With the defined building portfolios, the then-business officer and -senior facilities officer began to engage senior leadership in the university. This step soon proved to be crucial since the university changed chancellors four times from 2006 to 2012. Fortunately, senior leaders understood the scope of the problem and, using the building portfolios as a guide, continued to hammer out priorities for funding and created a multiyear capital plan.
Then-Chancellor John Lombardi now had a well-documented plan that supported additional funding for facilities backlog. When the governor approved the Higher Education Bond Bill in October 2007, the university was positioned to compete favorably for a portion of that funding. The bill allocated up to $1 billion to state and community colleges, and the other $1 billion to the University of Massachusetts System. Of this amount, UMass Amherst received approximately $600 million.
After the plan was made public, a May 9, 2007, article in the Boston Globe reported that the university is "... facing a daunting repair bill." State government officials immediately took notice, authorizing the university to significantly expand bonding to address the needs. The long process of approvals and securing bond funding began and still continues as we proceed with the planned projects. In addition to the state funding allocated to the university, UMass Amherst received approval to borrow an additional $215.6 million to undertake 14 new construction and renovation projects, starting in October 2011.
Slowly but Surely
The results have been impressive during the first several years of implementing our strategy. So far, we've realized the following outcomes.
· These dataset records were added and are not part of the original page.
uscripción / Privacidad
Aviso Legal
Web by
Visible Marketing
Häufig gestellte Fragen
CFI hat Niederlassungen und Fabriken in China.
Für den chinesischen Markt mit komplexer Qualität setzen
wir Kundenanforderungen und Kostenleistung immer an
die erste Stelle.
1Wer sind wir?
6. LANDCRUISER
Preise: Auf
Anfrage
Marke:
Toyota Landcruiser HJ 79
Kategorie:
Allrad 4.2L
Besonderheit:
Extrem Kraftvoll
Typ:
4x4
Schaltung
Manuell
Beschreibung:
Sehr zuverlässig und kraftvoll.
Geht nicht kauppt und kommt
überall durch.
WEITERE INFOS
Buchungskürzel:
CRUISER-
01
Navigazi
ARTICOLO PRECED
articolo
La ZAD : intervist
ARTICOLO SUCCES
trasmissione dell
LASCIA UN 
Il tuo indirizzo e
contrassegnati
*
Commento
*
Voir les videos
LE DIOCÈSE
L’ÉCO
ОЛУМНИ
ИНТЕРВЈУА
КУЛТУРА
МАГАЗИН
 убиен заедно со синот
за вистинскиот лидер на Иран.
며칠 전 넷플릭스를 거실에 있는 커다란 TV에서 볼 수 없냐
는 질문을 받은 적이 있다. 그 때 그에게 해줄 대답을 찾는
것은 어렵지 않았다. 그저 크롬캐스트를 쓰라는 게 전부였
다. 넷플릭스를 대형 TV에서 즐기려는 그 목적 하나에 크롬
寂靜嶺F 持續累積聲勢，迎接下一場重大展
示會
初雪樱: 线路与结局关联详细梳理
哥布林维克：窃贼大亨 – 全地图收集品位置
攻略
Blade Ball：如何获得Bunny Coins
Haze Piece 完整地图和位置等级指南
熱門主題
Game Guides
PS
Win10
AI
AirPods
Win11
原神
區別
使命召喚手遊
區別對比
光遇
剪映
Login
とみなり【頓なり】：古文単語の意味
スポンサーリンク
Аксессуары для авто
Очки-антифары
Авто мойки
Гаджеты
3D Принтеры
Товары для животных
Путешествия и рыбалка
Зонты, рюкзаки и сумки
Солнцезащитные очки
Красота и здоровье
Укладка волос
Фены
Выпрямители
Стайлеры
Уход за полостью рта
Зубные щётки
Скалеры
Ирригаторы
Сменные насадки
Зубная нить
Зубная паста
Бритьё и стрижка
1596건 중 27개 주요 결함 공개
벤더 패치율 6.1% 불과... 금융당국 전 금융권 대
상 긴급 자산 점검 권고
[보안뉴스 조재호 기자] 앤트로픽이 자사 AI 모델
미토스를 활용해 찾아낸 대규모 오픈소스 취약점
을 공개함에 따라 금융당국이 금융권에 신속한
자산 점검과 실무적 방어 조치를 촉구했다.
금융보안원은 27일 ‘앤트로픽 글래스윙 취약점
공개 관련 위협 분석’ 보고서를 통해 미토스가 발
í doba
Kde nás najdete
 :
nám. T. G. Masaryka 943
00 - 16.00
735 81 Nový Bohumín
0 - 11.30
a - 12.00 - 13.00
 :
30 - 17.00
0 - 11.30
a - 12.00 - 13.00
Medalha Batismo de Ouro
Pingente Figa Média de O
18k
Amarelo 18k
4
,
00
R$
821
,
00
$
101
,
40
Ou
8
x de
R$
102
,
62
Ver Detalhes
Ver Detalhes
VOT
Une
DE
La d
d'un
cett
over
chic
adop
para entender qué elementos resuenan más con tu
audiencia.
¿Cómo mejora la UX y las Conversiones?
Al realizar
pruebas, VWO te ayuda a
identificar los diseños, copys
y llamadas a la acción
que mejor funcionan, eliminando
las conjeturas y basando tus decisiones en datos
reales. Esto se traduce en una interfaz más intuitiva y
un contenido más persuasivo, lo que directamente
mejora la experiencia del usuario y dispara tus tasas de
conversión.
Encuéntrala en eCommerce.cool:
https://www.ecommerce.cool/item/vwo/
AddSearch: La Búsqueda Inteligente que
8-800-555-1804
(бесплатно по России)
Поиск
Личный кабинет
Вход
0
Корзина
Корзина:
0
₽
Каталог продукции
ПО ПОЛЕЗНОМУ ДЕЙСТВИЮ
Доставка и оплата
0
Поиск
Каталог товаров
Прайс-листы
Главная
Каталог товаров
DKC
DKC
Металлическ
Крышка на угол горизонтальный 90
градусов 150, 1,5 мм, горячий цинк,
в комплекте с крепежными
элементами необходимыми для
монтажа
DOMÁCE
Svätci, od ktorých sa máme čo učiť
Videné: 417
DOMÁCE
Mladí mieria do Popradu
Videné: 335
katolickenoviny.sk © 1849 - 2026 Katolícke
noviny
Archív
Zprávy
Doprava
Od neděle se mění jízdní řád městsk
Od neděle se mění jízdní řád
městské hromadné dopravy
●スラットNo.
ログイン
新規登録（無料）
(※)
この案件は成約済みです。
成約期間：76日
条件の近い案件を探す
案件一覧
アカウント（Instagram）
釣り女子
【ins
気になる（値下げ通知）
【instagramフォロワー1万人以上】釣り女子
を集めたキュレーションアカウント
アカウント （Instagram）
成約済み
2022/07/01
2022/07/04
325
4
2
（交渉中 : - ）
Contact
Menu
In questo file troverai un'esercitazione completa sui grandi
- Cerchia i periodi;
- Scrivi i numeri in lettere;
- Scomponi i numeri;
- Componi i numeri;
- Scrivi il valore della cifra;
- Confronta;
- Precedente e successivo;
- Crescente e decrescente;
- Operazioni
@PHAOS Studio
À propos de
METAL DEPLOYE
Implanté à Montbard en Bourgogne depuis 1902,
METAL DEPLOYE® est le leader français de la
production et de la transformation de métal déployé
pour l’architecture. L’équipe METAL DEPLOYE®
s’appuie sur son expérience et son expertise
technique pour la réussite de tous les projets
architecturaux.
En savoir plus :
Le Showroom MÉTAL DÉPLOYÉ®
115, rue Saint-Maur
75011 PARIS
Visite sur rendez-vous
- Reduction in the backlog of projects. From 2009–11, we reduced by more than $300 million the amount needed to address facilities in need of serious attention. This represents an 18 percent decrease in backlog during a period when most campuses are facing growing numbers of deferred maintenance projects.
- A positive change in the mix of projects. Space renovation projects were reduced from 41 percent of the total deferred maintenance backlog in 2006 to 29 percent by 2011. While major investments were made in campus utility plant and building systems, these combined projects also provided economic return for the campus in reduced energy consumption and costs.
- Key decisions regarding building disposition. While the university is committed to historic preservation of legacy buildings, we agreed to demolish certain buildings and replace them with new structures, rather than put money into costly renovations. Decisions were based on the analysis of the cost of renovating and running these buildings. An important example is Bartlett Hall, a heavily used classroom building, for which the university used data and analysis to determine it was less costly to demolish the hall and replace it than to renovate it and continue to maintain it over time.
While the progress has been significant, senior officials know that securing the first round of capital funding is only the beginning of the process. The key to success is monitoring and reassessing the plan annually so that the university can respond to changing conditions, evolving mission requirements, and the continued deterioration of older buildings.
As important as the renovation of older buildings is the need to avoid the accumulation of future backlogs. Consequently, campus leadership has committed to increase annual stewardship of newer buildings as well. Newly constructed buildings all have 3.5 percent of construction costs budgeted for "keep-up" maintenance, and another 1.5 percent reserved for major systems renewal and replacement. The university is confident that this coordinated strategy of campus renewal and stewardship will preserve physical assets and enable UMass Amherst to continue to provide the level of education the citizens of Massachusetts expect.
JUANITA HOLLER is associate vice chancellor, facilities and campus services, University of Massachusetts Amherst.